Last updated: 03:59 PM ET, Fri August 14 2015

Warren Buffett's Investment Bodes Well For Aviation

Airlines & Airports | Rich Thomaselli | August 14, 2015

Warren Buffett's Investment Bodes Well For Aviation

Photo by Mario Tama/Getty Images

Billionaire Warren Buffett’s Berkshire Hathaway investment firm bought a company this week. Ho-hum. Dog bites man news, right?

Except this was an exceptional acquisition, both in its scope and in nature, and a significant boost and signal in the future of the airline business from an influential investor.

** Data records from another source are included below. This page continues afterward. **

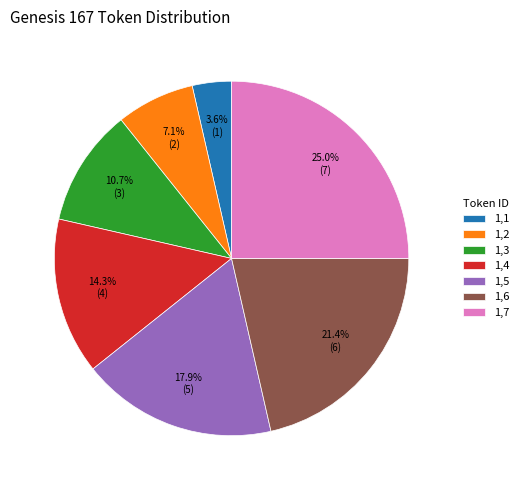

What is the ratio of the value at 1,1 to the value at 1,5?

0.2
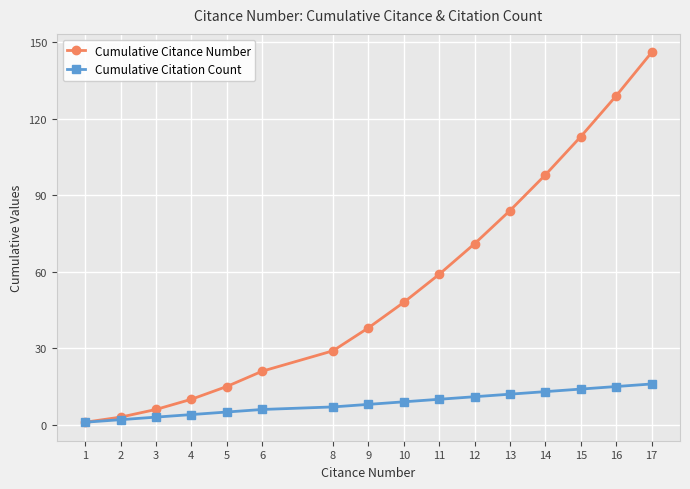

Reading left to right, what are all the values shown in this chart?

Cumulative Citance Number: 1	3	6	10	15	21	29	38	48	59	71	84	98	113	129	146
Cumulative Citation Count: 1	2	3	4	5	6	7	8	9	10	11	12	13	14	15	16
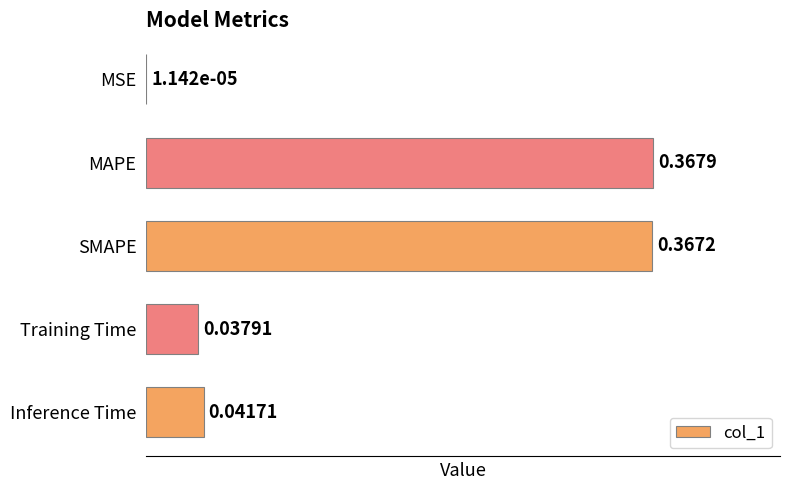

Are the bars horizontal?

Yes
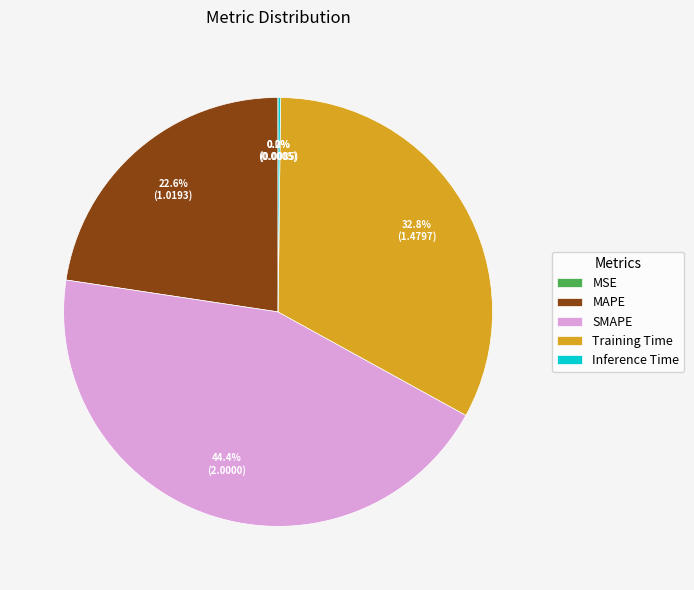

Does MAPE account for over 50% of the chart?

No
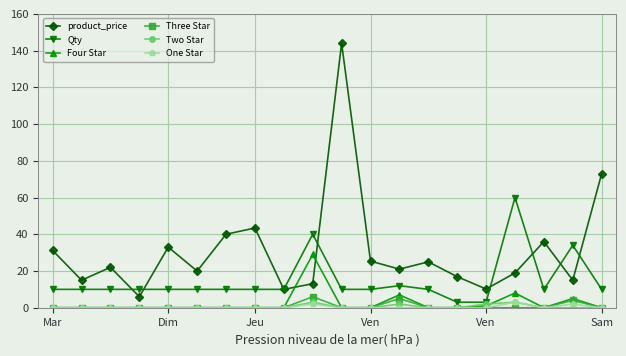

How many lines are shown in the chart?

6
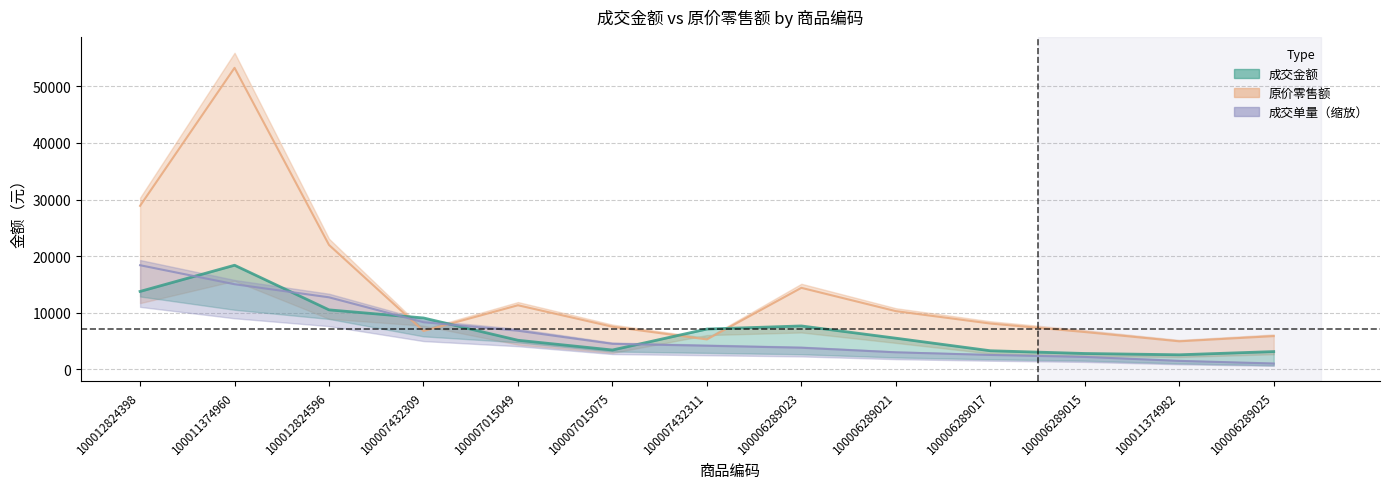

What is the sum of the 成交金额 values at 100011374960 and 100007015049?

23544.6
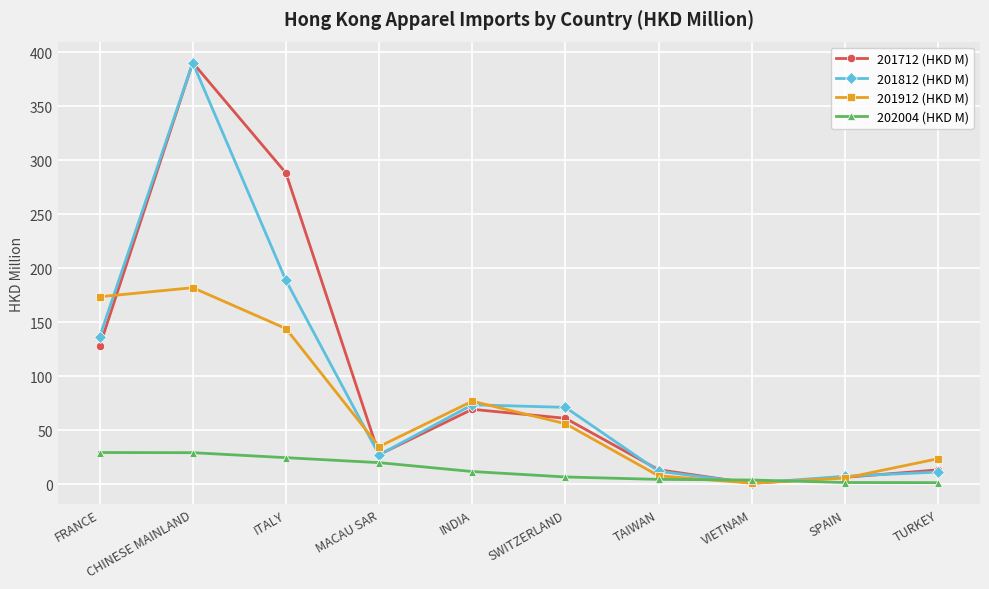

Which series ends up on top after the final intersection of 202004 (HKD M) and 201912 (HKD M)?

201912 (HKD M)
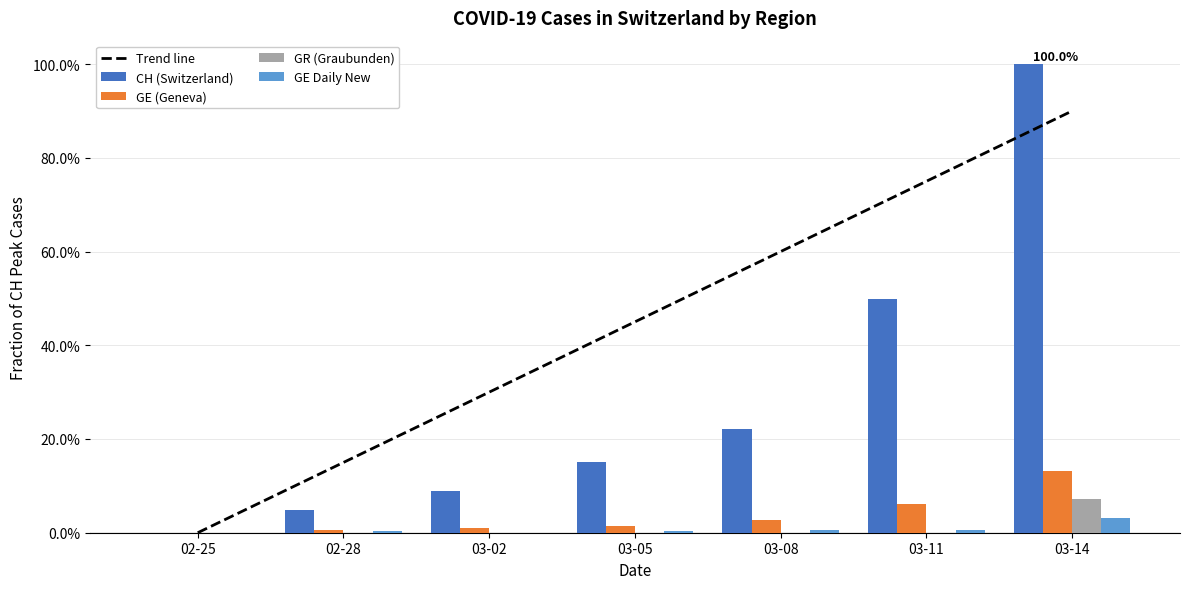

Reading left to right, extract all data points from this chart.

Trend line: 02-25=0.0	02-28=0.1	03-02=0.3	03-05=0.4	03-08=0.6	03-11=0.8	03-14=0.9
CH (Switzerland): 02-25=0.0	02-28=0.0	03-02=0.1	03-05=0.2	03-08=0.2	03-11=0.5	03-14=1.0
GE (Geneva): 02-25=0.0	02-28=0.0	03-02=0.0	03-05=0.0	03-08=0.0	03-11=0.1	03-14=0.1
GR (Graubunden): 02-25=0.0	02-28=0.0	03-02=0.0	03-05=0.0	03-08=0.0	03-11=0.0	03-14=0.1
GE Daily New: 02-25=0.0	02-28=0.0	03-02=0.0	03-05=0.0	03-08=0.0	03-11=0.0	03-14=0.0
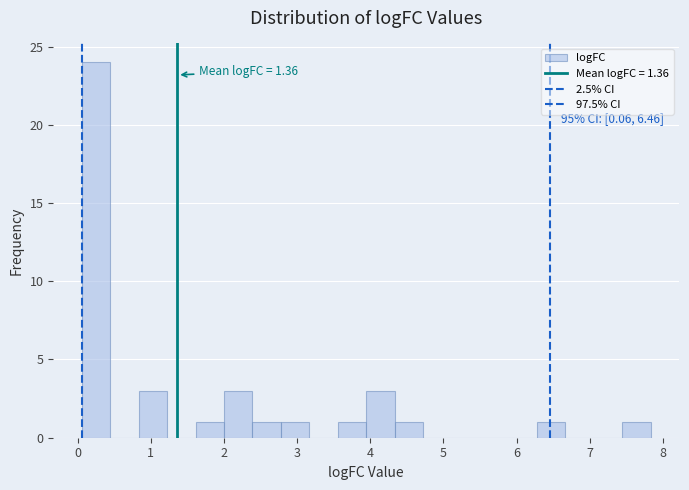

Around what value on the x-axis is the tallest bar? Give the approximate position of its centre, as read against the axis.

0.3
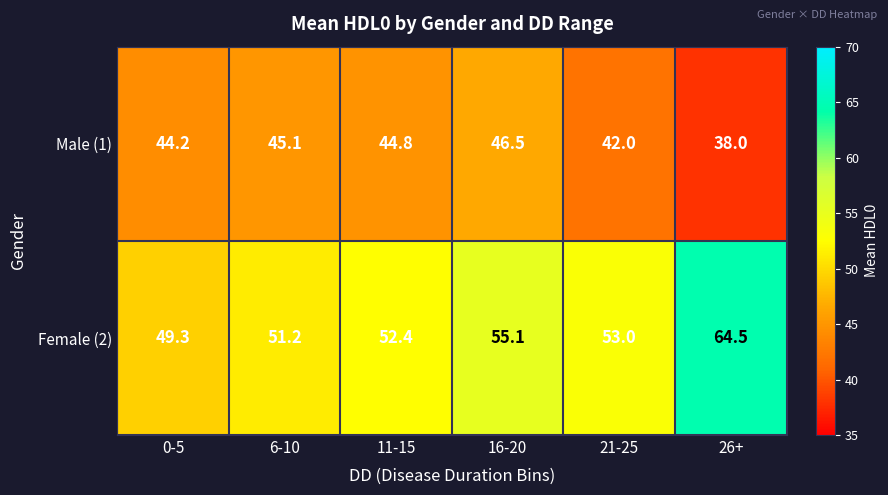

Which series changed the most between 11-15 and 16-20?

Female (2)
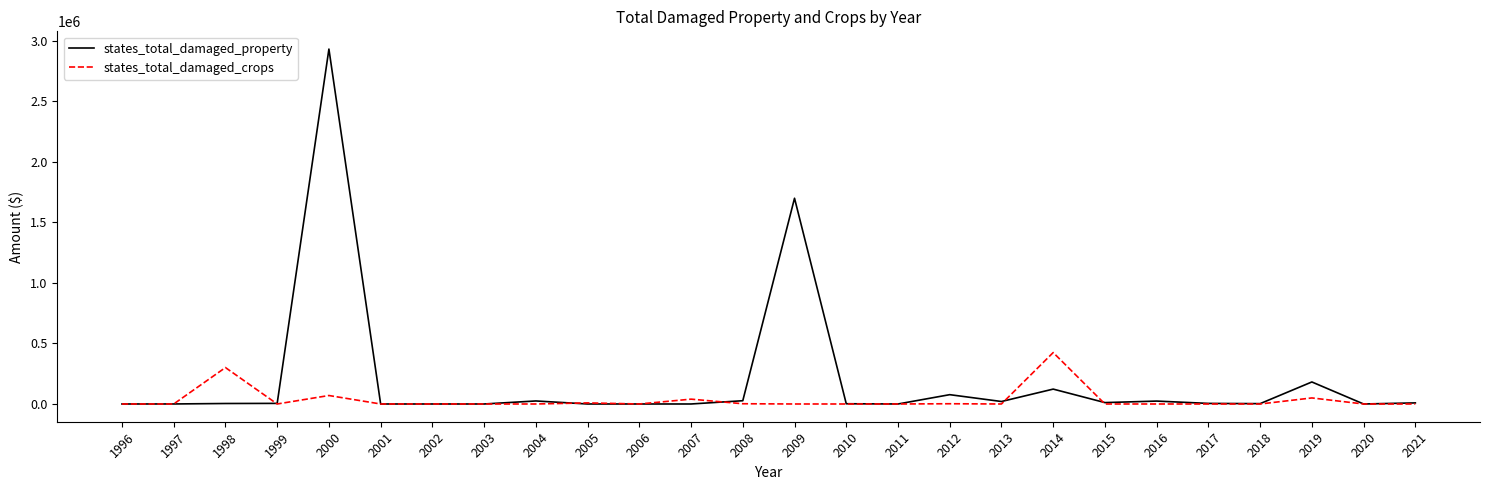

What is the maximum value for states_total_damaged_crops?

425000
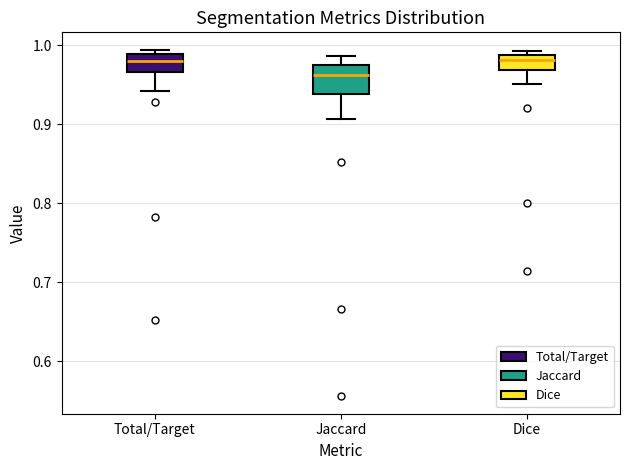

Where is the lower edge of the box for Total/Target on the y-axis? The values are not printed on the chart, so give them approximately, as read against the axis.

0.97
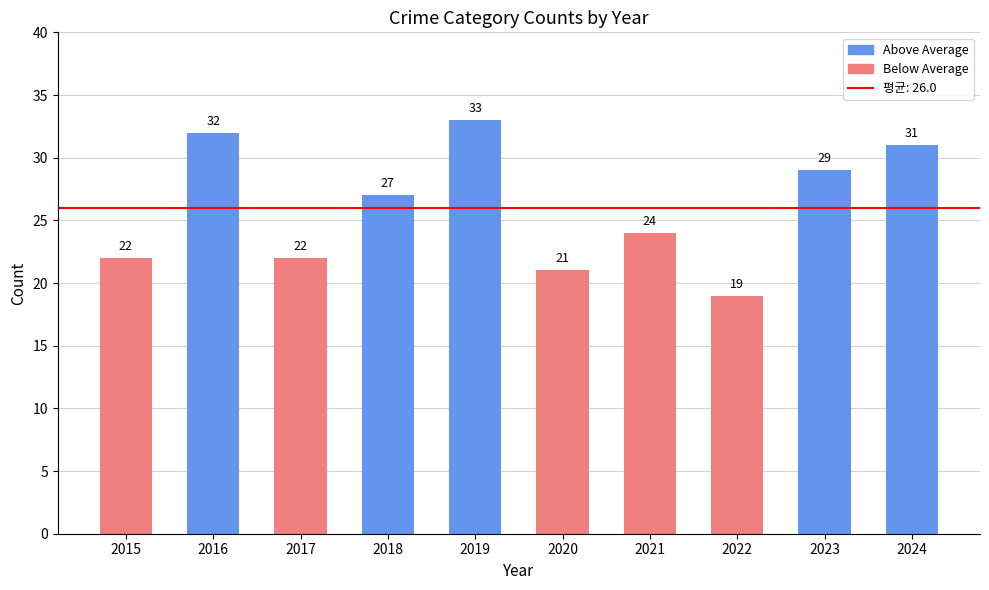

Does the chart contain stacked bars?

No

Buffett and Berkshire Hathaway purchased Portland, Ore.-based Precision Castparts, one of the biggest parts suppliers to airplane manufacturers Boeing and Airbus. Buffett, who previously owned a 3 percent share of the company, will pay $37 billion for Precision Castparts, which makes specialized aviation and aerospace parts and has little competition.

Why now? And why from the man who previously eschewed airlines?

Things have changed since Buffett said this at the 2013 Berkshire Hathaway annual meeting, according to The Street: "Investors have poured their money into airlines and airline manufacturers for 100 years with terrible results. It's been a death trap for investors.”

Not anymore.

The demand for air travel is growing, oil prices are still down, airlines are more profitable than at any time in history, and the demand for aircraft is growing from all sectors. Boeing last month released a new forecast that showed the world's airlines will add 38,000 airplanes to the global fleet over the next 20 years – meaning a need for 558,000 new commercial airline pilots and 609,000 new commercial airline maintenance technicians over the next 20 years.

Boeing's 2015 Outlook projects continued increases in pilot demand, up more than 4 percent compared to the 2014 Outlook. For maintenance technicians, demand increased approximately 5 percent.

And that means more parts, and newer parts, and better parts.

"We're going to be in this business for the next 100 years," Buffett told CNBC. "Perhaps a slump in oil and gas has helped us in this case."